• DATA RECORDS:
- - - -

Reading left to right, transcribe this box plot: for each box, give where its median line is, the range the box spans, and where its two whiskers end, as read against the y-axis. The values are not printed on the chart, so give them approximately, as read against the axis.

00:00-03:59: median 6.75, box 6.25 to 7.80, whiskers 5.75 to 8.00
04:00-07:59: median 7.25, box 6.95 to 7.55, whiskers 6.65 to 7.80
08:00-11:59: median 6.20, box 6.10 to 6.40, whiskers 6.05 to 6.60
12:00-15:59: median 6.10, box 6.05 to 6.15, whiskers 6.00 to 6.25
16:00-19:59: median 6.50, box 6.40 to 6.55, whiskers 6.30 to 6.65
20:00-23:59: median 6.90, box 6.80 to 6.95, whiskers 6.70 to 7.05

- - - -

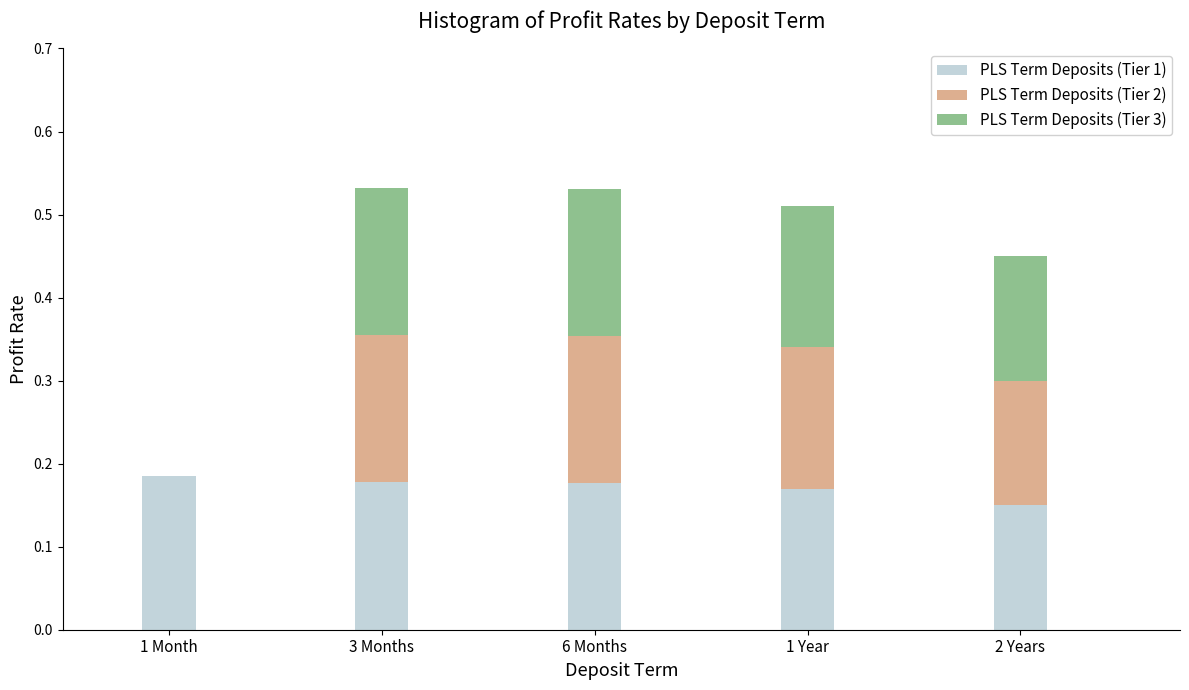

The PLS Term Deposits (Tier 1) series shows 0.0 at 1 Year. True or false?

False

- - - -

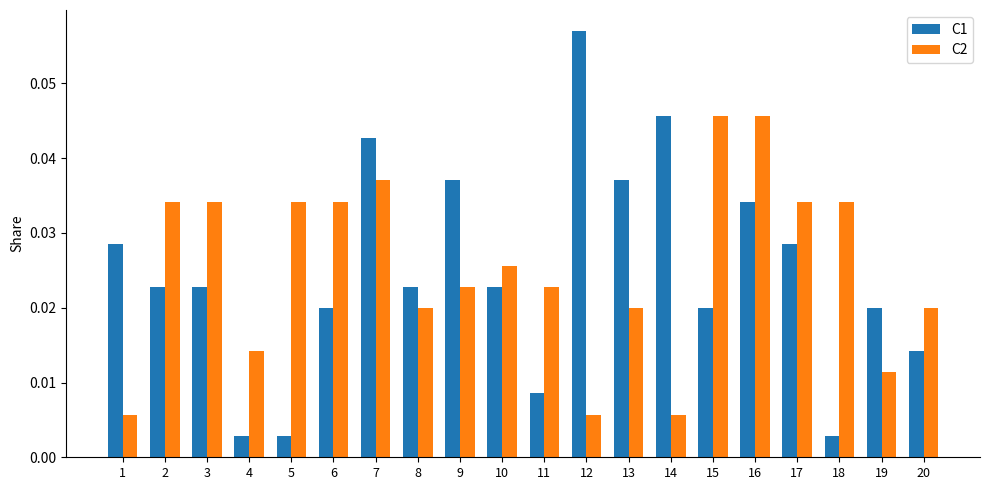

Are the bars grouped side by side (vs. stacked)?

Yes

- - - -

Can you return, word for word, the lines from the one containing "00:00-03:59: median 6.75, box" up to and including the one containing "20:00-23:59: median 6.90, box"?

• EXPECTED OUTPUT:
00:00-03:59: median 6.75, box 6.25 to 7.80, whiskers 5.75 to 8.00
04:00-07:59: median 7.25, box 6.95 to 7.55, whiskers 6.65 to 7.80
08:00-11:59: median 6.20, box 6.10 to 6.40, whiskers 6.05 to 6.60
12:00-15:59: median 6.10, box 6.05 to 6.15, whiskers 6.00 to 6.25
16:00-19:59: median 6.50, box 6.40 to 6.55, whiskers 6.30 to 6.65
20:00-23:59: median 6.90, box 6.80 to 6.95, whiskers 6.70 to 7.05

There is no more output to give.